Our other laboratories are also well-equipped and include: an Olympus research-grade petrographic microscope with heating/freezing stage and digital imaging systems; a Franz magnetic separator; new binocular and petrographic student microscopes (along with color digital video and photographic microscopy units and image analysis software); three stream tables; a 3-meter flume, wave tank, current velocity meters and data-logging water analysis sondes; exploration seismograph; resistivity apparatus; and a magnetometer. Department collections include over 6,000 rock and mineral specimens, over 10,000 fossil specimens and more than 2,000 specialized maps.
Many departmental maps, minerals, rocks and fossils are displayed throughout the science complex. The Mitchell Museum and the science complex atrium include the wave tank and additional fossil, rock and mineral displays. The hallways of the department also have exhibits of current faculty and student research as well as additional maps and specimens.

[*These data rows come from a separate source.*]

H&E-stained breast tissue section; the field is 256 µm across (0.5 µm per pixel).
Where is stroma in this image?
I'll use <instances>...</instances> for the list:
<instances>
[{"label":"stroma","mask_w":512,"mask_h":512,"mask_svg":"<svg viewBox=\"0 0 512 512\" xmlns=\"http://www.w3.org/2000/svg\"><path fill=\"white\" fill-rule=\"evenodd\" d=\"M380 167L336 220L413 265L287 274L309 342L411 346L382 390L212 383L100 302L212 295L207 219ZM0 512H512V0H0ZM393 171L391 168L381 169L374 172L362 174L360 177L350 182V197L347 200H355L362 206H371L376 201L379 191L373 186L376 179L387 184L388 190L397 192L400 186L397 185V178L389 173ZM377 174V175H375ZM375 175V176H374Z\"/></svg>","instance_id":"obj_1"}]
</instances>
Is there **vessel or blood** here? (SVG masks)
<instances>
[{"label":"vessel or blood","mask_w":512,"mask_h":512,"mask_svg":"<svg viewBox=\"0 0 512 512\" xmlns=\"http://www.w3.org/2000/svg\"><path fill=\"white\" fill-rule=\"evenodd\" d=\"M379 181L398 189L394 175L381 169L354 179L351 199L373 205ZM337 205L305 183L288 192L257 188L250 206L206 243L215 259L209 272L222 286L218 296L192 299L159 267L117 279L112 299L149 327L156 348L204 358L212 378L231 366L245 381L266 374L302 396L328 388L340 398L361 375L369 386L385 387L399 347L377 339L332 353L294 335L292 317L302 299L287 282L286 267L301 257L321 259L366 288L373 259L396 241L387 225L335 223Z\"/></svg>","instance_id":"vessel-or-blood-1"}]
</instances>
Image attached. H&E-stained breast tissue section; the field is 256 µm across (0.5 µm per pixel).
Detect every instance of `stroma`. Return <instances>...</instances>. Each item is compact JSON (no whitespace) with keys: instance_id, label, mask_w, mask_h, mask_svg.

The computer laboratory for GIS and digital image analysis includes 16 workstations, two color scanners: a large format map and poster scanner and a desktop flatbed scanner, a color inkjet printer, a laser printer, and a link to the E-size printer/plotter in the nearby Dow Analytical Laboratory. Software for creating, manipulating and analyzing spatial data and images (maps, aerial photos and satellite imagery) includes the most recent versions of ArcGIS for Desktop Advanced, ArcPad, and ENVI.

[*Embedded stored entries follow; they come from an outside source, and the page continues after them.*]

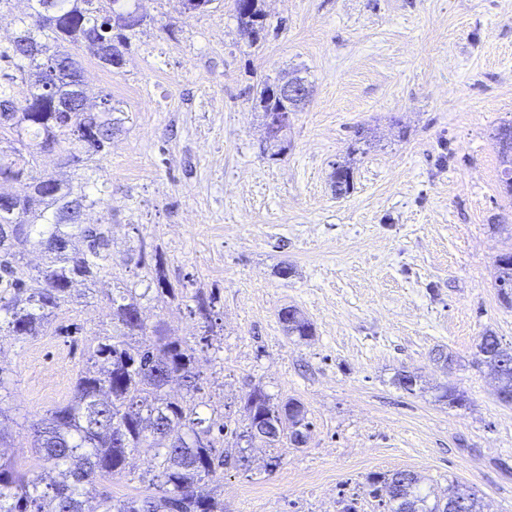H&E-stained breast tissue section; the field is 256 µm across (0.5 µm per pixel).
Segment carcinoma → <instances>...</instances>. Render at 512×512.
<instances>
[{
	"label": "carcinoma",
	"instance_id": "carcinoma-1",
	"mask_svg": "<svg viewBox=\"0 0 512 512\" xmlns=\"http://www.w3.org/2000/svg\"><path fill=\"white\" fill-rule=\"evenodd\" d=\"M29 21H20L6 57L18 71L7 75L0 85V140L10 137V153L0 149V183L12 182L21 190L11 194L12 203L0 212V325L17 340L36 336L56 311L69 303L75 285L92 281L112 259L109 229L103 224L81 230L85 248L73 245V228L79 210L87 211L104 203L106 183L94 192H75L70 185L37 169L38 156L49 153L62 140H71L77 152L66 164L94 162L103 157L118 130L120 119L112 96L104 95L105 105L90 109L79 81L80 71L72 50L82 45L93 50L105 68L120 69L124 54L120 46L126 32L143 23L138 8L121 0H56L57 11L46 8L48 0H30ZM261 0H234L242 34L257 45L268 30ZM50 34L43 42L38 34ZM40 54L32 55V46ZM26 86L22 102H17L12 84ZM256 105L262 112L291 113L296 106L279 97L274 84L256 88ZM502 170V189L512 198V125L500 126L494 135ZM354 171L347 161L336 164L331 181L339 195L353 187ZM49 224L38 230V221ZM29 247L51 255L50 264L33 278L21 265V254ZM155 261L153 287L139 293L134 288H117L112 293V334L100 337L89 356L90 367L81 373L73 399L47 411L33 425L43 469H62L63 479L48 482L41 474L28 475L10 462L0 461V512H86L84 503L99 498L100 512H224L212 493L217 471L231 458L238 465L250 466L256 444L270 448L288 440L297 446L308 429L306 410L296 399L281 404L260 388L247 395L246 424L234 433L236 441L258 416L273 422L274 432L267 439L251 440L235 453L219 450L216 438H199L197 426L207 432L224 433L221 416L200 417L195 395L202 390L196 367V348L186 339L172 337L167 328L147 327L140 314V300L176 299L179 289L167 278L159 252L149 255L140 250L136 265ZM496 287L502 302L512 307V248L496 260ZM193 314L205 319L199 343L208 345L213 332L212 298L195 296ZM279 320L290 336L301 339L313 335V325L297 308L286 306ZM499 338L491 332L478 345L480 363L497 376L500 402L512 396V354L494 351ZM182 379L189 395L172 400L166 394L171 379ZM438 399L450 408L467 404L466 396L454 385L440 387ZM140 448L155 449L158 473L149 485L160 495L115 498L99 489L100 479L121 473L127 457ZM403 472L375 473L367 477L369 495L379 499L385 512H445V503L429 499L422 492L421 479Z\"/></svg>",
	"mask_w": 512,
	"mask_h": 512
}]
</instances>
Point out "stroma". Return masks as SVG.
Here are the masks:
<instances>
[{
    "instance_id": "35a3bbf8",
    "label": "stroma",
    "mask_w": 512,
    "mask_h": 512,
    "mask_svg": "<svg viewBox=\"0 0 512 512\" xmlns=\"http://www.w3.org/2000/svg\"><path fill=\"white\" fill-rule=\"evenodd\" d=\"M137 5L146 22L121 69L74 53L100 76L94 95L121 110L108 155L68 167L65 141L38 159L72 186L106 183L96 219L110 227L112 259L40 335L0 333V456L38 470L32 425L73 398L112 332L113 289L147 286L149 268L132 261L144 245L182 291L143 300L147 325L200 337L189 310L196 294L214 300L201 416L243 428L256 387L307 412L305 444L255 449L248 472L219 470L224 512H338L349 496L359 512H382L366 480L398 470L438 496L457 484L483 512H512V404L477 364L486 332L512 348L494 267L512 246V201L493 139L512 122V0H262L269 34L257 46L234 0L191 14L178 0ZM293 69L312 95L276 156L252 87ZM344 161L354 187L339 196L331 173ZM289 305L312 323L308 339L280 322ZM402 371L417 376L414 391L396 385ZM446 384L466 407L439 400ZM153 454L129 456L106 483L113 496L145 490Z\"/></svg>"
}]
</instances>
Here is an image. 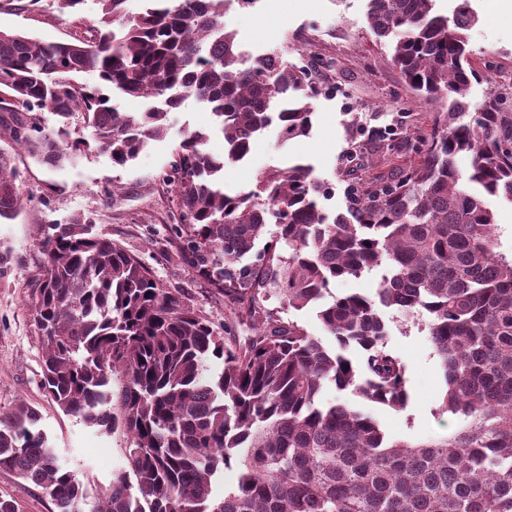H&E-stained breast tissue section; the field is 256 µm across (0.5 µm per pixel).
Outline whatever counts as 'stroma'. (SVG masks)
<instances>
[{"mask_svg":"<svg viewBox=\"0 0 512 512\" xmlns=\"http://www.w3.org/2000/svg\"><path fill=\"white\" fill-rule=\"evenodd\" d=\"M470 4L477 15L469 32L471 61L487 76L471 89L470 107L476 110L493 86L512 74V0ZM224 27L235 33L246 54L281 52L300 65L315 63L317 82L326 88L311 101L310 136L283 146L275 130L264 131L244 163L225 167L227 188L254 189L263 171L287 167L299 157L328 188L324 207L343 210L349 168L345 153L352 143L369 146L382 134L397 141L410 138L434 113L446 109L444 101L417 98L405 85L388 48L368 27L366 0H257L248 9L232 2L224 10ZM0 31L59 42L68 40L71 27L54 0H41L35 10H19L0 0ZM169 122L166 137L151 142L123 167L94 149L56 169L17 153L20 190L34 203L14 220L0 223V255L7 258L0 273V414L21 400L33 405L60 463L93 496L124 467L129 440L121 430L107 433L64 413L40 387V335L24 301L37 271L35 229L45 222L66 223L75 214L90 216L95 233L137 255L163 288L180 293L215 329L232 322L227 298L210 293L196 272L175 257L169 243L173 194L161 180L184 133H209V147L216 154L223 152L224 139L213 132L211 113L191 95L170 113ZM387 322V347L407 365L411 399L402 412L372 407L373 416L386 433L399 438L424 440L454 426L451 416L436 413L443 381L426 332L394 310L388 311ZM0 495L16 499L22 512H57L45 490L7 471H0Z\"/></svg>","mask_w":512,"mask_h":512,"instance_id":"obj_1","label":"stroma"}]
</instances>
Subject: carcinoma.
<instances>
[{
	"label": "carcinoma",
	"instance_id": "1",
	"mask_svg": "<svg viewBox=\"0 0 512 512\" xmlns=\"http://www.w3.org/2000/svg\"><path fill=\"white\" fill-rule=\"evenodd\" d=\"M71 17L67 42L0 32V222L24 200L15 148L57 168L91 148L116 165L167 136L168 114L194 95L214 117L186 134L163 182L171 187L177 256L219 295L247 301L253 334L226 342L135 254L92 232V219L42 224L41 273L26 304L41 337V387L62 411L129 437L127 467L91 497L59 462L36 408L19 400L0 416V470L46 490L58 512H512V254L500 250L489 199L512 203V110L493 90L466 119L472 84L469 0L451 15L437 0H367L368 25L420 98L448 111L418 129L396 172L352 181L336 213L304 164L262 173L228 193L227 164L246 159L274 126L282 144L313 127L314 66L282 53L244 59L224 9L257 0H56ZM94 73L98 83L76 75ZM154 99L119 112L103 89ZM56 117L58 129L43 113ZM81 117L91 139L69 138ZM470 158L461 170L457 158ZM275 225L270 230L269 225ZM376 273L373 298L337 296L338 279ZM318 318L334 345L267 307ZM421 322L439 359L437 411L456 427L423 441L388 435L366 409L324 403L351 391L396 412L410 401L406 365L387 349L385 310ZM223 368L207 374L208 362ZM122 381L111 410L112 379ZM228 469L237 483L213 496Z\"/></svg>",
	"mask_w": 512,
	"mask_h": 512
}]
</instances>
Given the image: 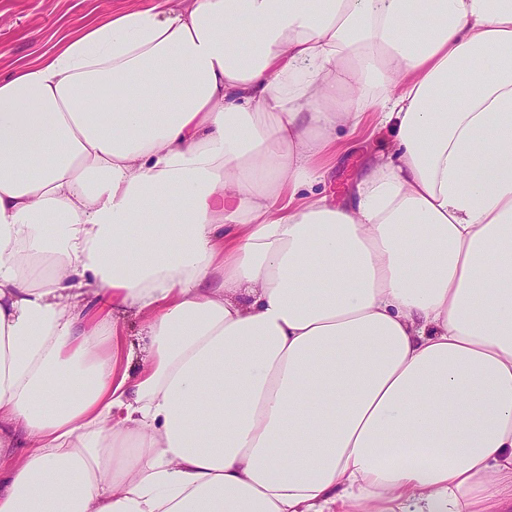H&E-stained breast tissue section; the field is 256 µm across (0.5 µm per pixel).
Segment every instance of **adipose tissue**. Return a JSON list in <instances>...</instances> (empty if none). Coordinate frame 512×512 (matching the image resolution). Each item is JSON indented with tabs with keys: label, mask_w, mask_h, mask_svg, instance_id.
<instances>
[{
	"label": "adipose tissue",
	"mask_w": 512,
	"mask_h": 512,
	"mask_svg": "<svg viewBox=\"0 0 512 512\" xmlns=\"http://www.w3.org/2000/svg\"><path fill=\"white\" fill-rule=\"evenodd\" d=\"M0 512H512V0H153L0 78ZM391 146L392 136L388 133H377L372 137L352 140L350 148L336 159L326 179L314 185V191L327 196L333 203L343 202L354 187L366 162L375 155L389 152Z\"/></svg>",
	"instance_id": "ef3b65f1"
}]
</instances>
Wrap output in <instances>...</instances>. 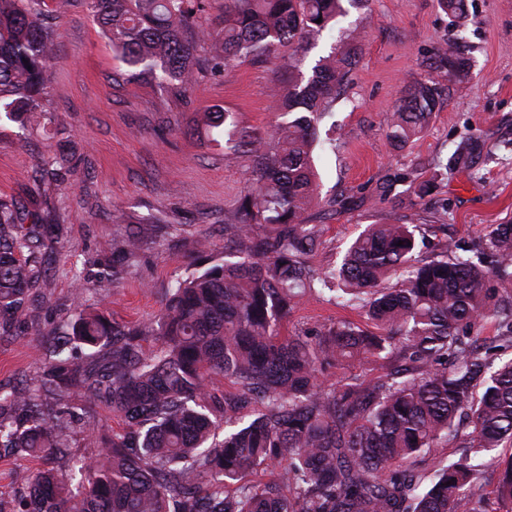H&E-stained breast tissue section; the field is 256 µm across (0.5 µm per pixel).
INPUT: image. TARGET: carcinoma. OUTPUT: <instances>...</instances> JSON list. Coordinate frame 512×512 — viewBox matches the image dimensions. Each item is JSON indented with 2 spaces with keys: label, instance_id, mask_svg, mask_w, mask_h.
Instances as JSON below:
<instances>
[{
  "label": "carcinoma",
  "instance_id": "carcinoma-1",
  "mask_svg": "<svg viewBox=\"0 0 512 512\" xmlns=\"http://www.w3.org/2000/svg\"><path fill=\"white\" fill-rule=\"evenodd\" d=\"M202 2L87 0L123 75L159 80L178 98L194 84L206 39ZM343 13L341 0H224V60L262 62L287 48L294 69L308 36ZM54 26L47 0H0V118H47ZM353 64L339 51L278 88L281 121L267 138L249 136L255 186L224 225V261L198 241L200 269L169 288L153 322L131 326L83 310L46 347L54 363L26 397L0 391V407L20 409L16 420H0V446L28 456L66 459L72 398L103 401L125 424L112 440H95L82 491L58 469L40 470L21 512H484L472 487L479 459L512 440V359L491 368L493 348L477 326L495 322L497 348L512 347V224L489 226L470 248L446 242L426 259L415 256V225L371 224L337 269L312 266L321 245L308 213L320 189L319 120ZM429 68L396 112L390 137L401 145L440 105L443 81L464 77L467 63L447 40ZM481 149L468 137L450 164L468 170ZM27 219L25 230H4ZM156 232L141 227L123 239L100 278H121ZM59 234L36 212L0 202V314L35 319L24 308L41 274L31 255ZM466 249L477 261L458 254ZM326 291L365 309L374 330L340 319L315 333L281 334L306 296ZM109 343L112 352L90 365L66 354L72 344ZM379 361L388 372L373 384L321 380L328 368ZM223 380L232 390L218 391ZM462 420L470 427L463 435ZM224 423L234 429L217 441ZM457 440L468 453L426 481L416 459ZM270 464L281 467L276 486L243 482ZM227 482L240 483L235 495L225 494ZM498 495L512 505V463Z\"/></svg>",
  "mask_w": 512,
  "mask_h": 512
}]
</instances>
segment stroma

Field study is important in geology, so the department maintains an active field program. Each spring students and faculty participate in a regional geology seminar and subsequent eight- to 14-day field trip; trips have been to the Pacific Northwest, Wisconsin, California, Louisiana, Great Britain, Iceland, Canada, Alaska, Hawaii, Arizona and New Mexico, New England, the Ozarks, the Northern Appalachians and the Smoky Mountains. Local field trips are sponsored by the student-run Geology Club. In addition, the Geology Department operates a biennial six-week summer field program in the Rocky Mountains of Wyoming. Students from Albion and many other colleges and universities attend this camp for training in geologic mapping and field research.
Research opportunities are available to all majors in their junior and senior years. Students may work on an individual laboratory or field problem within the scope of their background and present their results at professional meetings. Outstanding seniors are encouraged to complete honors theses. The Lawrence D. Taylor Undergraduate Geology Research Fund supports student research and travel to present at regional and national meetings. A local chapter of Sigma Gamma Epsilon, a national earth science honorary, is active on the Albion campus.

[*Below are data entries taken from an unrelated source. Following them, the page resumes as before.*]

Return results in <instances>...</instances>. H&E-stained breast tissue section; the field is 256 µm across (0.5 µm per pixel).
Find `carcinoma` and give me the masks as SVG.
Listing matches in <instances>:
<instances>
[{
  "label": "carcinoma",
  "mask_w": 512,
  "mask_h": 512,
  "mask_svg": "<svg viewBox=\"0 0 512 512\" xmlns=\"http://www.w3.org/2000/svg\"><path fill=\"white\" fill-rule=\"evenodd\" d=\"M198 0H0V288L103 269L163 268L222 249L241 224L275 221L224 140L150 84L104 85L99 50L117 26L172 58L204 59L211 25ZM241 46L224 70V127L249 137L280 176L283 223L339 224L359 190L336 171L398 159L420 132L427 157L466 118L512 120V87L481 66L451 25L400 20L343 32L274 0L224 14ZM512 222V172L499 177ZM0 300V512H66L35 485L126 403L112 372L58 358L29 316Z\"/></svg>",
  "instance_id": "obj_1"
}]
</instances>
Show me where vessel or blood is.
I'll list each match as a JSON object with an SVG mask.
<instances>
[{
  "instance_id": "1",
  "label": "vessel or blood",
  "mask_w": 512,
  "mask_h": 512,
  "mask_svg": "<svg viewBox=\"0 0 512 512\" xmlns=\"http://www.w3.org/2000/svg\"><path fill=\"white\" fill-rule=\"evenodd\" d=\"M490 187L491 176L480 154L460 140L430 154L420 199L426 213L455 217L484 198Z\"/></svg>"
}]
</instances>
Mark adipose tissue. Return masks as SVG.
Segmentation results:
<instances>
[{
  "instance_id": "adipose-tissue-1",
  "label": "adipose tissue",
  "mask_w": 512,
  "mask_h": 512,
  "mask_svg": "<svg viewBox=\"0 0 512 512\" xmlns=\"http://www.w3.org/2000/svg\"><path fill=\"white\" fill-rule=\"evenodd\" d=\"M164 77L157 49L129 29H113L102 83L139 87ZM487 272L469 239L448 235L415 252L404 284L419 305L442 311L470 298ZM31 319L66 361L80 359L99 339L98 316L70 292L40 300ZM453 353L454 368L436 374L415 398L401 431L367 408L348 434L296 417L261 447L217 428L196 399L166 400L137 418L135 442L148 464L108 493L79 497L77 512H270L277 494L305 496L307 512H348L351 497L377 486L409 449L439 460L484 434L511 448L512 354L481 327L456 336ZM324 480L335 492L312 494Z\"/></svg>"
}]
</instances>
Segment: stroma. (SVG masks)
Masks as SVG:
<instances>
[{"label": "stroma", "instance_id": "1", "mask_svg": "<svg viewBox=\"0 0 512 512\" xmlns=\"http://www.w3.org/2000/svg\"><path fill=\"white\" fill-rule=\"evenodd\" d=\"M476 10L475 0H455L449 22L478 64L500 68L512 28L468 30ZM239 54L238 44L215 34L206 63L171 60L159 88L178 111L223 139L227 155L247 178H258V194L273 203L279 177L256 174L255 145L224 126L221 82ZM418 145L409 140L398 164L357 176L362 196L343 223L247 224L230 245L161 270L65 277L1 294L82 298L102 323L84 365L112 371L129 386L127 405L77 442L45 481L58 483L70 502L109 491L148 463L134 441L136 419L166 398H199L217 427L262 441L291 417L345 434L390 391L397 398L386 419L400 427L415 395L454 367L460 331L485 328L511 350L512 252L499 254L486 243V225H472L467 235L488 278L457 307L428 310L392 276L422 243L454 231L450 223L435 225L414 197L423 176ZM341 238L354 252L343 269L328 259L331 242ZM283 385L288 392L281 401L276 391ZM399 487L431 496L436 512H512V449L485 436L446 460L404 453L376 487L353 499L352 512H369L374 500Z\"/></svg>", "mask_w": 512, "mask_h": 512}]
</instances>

Departmental Policy on Advanced Placement Credit
Students who earn a 4 or 5 on the Advanced Placement (AP) exam will receive one unit of credit from the Department of Geological Sciences. Students who receive AP credit for calculus, chemistry, computer science, and/or physics from the respective department may use the AP credit to replace equivalent requirements for majors and minors offered by the department. In most cases, these courses might replace a cognate course requirement. Students should consult with the department chair to verify how AP credit may be awarded.